Dear West Country Voices,
Even the Daily Mail has been reporting on the “outside” earnings of Geoffrey Cox, MP for Torridge and West Devon. He earned £400,000 a year advising the British Virgin Islands tax haven over corruption charges and has agreed to take on two more weeks of work for that government despite the furore. Cox was an avid Brexiter in the ERG group .
Boris Johnson tried to shield another fervent Brexiter, Owen Paterson, from facing a vote over illegal lobbying including on behalf of a company which recently moved offshore to the Isle of Man.
The government is keen to appoint Paul Dacre, ex-editor of the Brexit-supporting Daily Mail and owner of a house in the British Virgin Islands, as Chair of the media regulator Ofcom. The Daily Mail recently booted out editor Geordie Greig, presumably for calling Johnson out on sleaze and corruption. He’s being replaced with a Johnson/Brexit fan, Ted Verity.
The Rothermere family are taking the Daily Mail and General Trust into private ownership through their Jersey-registered holding company.
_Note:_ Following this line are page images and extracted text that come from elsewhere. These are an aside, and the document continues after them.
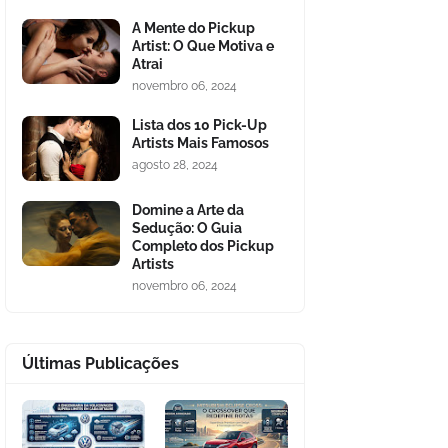
A Mente do Pickup
Artist: O Que Motiva e
Atrai
novembro 06, 2024
Lista dos 10 Pick-Up
Artists Mais Famosos
agosto 28, 2024
Domine a Arte da
Sedução: O Guia
Completo dos Pickup
Artists
novembro 06, 2024
Últimas Publicações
The Barclay brother (one having deceased), ex-owner of the Brexit-loving Daily Telegraph for which Boris Johnson wrote anti-EU articles, has an estimated £7.2 billion in offshore tax havens.
Jacob Rees-Mogg, Leader of the House, is another member of the right-wing Brexiter group and he has over £100 million in offshore companies.
And it is now clear that much of the money for the Brexit campaign came from donors with money in tax havens.
The independent think-tank Demos estimates that up to £186 billion a year are lost to UK tax revenues from offshore companies. Three quarters of the present government’s contracts are with these same companies who have operations based in tax havens.
Many have jumped to the conclusion that Brexit was all about preserving tax havens and, of course, companies who use them almost certainly do not want to be penalised in any way. But maybe it was more a case of Johnson’s promise to get Brexit done and bag a huge majority, allowing the granting of more contracts for these companies without scrutiny of their tax affairs.
In addition, the government has been seeking to change electoral law to allow long-term ‘ex-pats’ (aka migrants to another country!) to donate to election campaigns, something they currently cannot do if they’ve been out of the country for more than 15 years.
Maybe there’s a connection there beyond the unwillingness to pay taxes…a quid pro quo, perhaps?